» Excerpt provided:

A pedigree that is just a list of names largely unknown to you is not going to be a great deal of help in choosing breeding stock unless you acknowledge that each of the names represents an individual dog that has established a history of success in the show ring, as a producer, or is a relative of other dogs known to be successful in either or both of these areas.
Each and every dog that appears on the pedigree contributes something to your dog’s individual genetic makeup that will affect its conformation, overall soundness and temperament. On the most simplistic level, you can judge roughly what kind of effect this will be by designating values to the position of each name that appears; fifty percent to the sire and dam, twenty-five percent to the grandparents, twelve-and-a-half percent to the great-grandparents, and so forth. This is immediately complicated by the fact that you cannot be precisely sure which 50 percent has been passed by each parent. Obviously, all things being equal, an exchange based on one particular great-grandparent is not going to have an enormous effect on your final product. But this also depends on the inheritability of certain traits, the prepotency (or genetic dominance) of certain animals in passing specific essential strengths or weaknesses, and the effects of linebreeding, inbreeding and outcrossing.

» Data supplied:

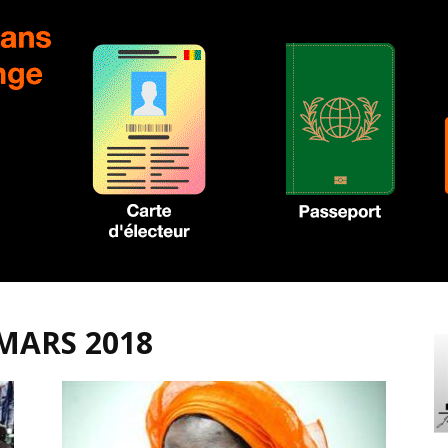
 MARS 2018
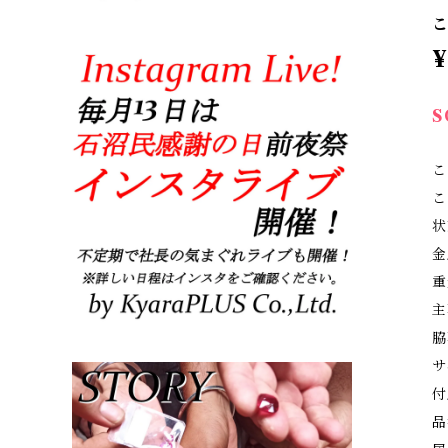
こ
¥
S
こ
こ
状
金
重
主
脇
サ
付
品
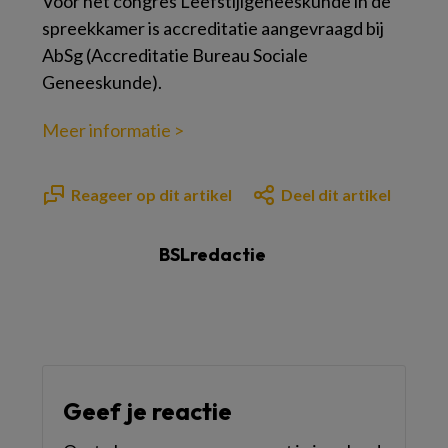
Voor het congres Leefstijlgeneeskunde in de
spreekkamer is accreditatie aangevraagd bij
AbSg (Accreditatie Bureau Sociale
Geneeskunde).
Meer informatie >
Reageer op dit artikel
Deel dit artikel
BSLredactie
Geef je reactie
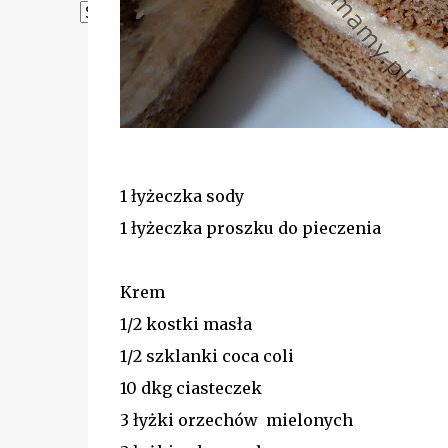
Powered by
Translate
1 łyżeczka sody
1 łyżeczka proszku do pieczenia
Krem
1/2 kostki masła
1/2 szklanki coca coli
10 dkg ciasteczek
3 łyżki orzechów mielonych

» Exercise requirements:
1 - Answer these questions about the pedigree excerpt:
(a) In which two areas can a dog named on a pedigree have established a history of success?
(b) What value is designated to the position of the great-grandparents?
(c) What other term does the pedigree excerpt give for prepotency?
2 - Return a verbatim copy of the section of the pedigree excerpt that begins at the words "A pedigree that" and stops after the words "of these areas.".

» Your written answers:
1 -
(a) In the show ring and as a producer.
(b) Twelve-and-a-half percent.
(c) Genetic dominance.

2 -
A pedigree that is just a list of names largely unknown to you is not going to be a great deal of help in choosing breeding stock unless you acknowledge that each of the names represents an individual dog that has established a history of success in the show ring, as a producer, or is a relative of other dogs known to be successful in either or both of these areas.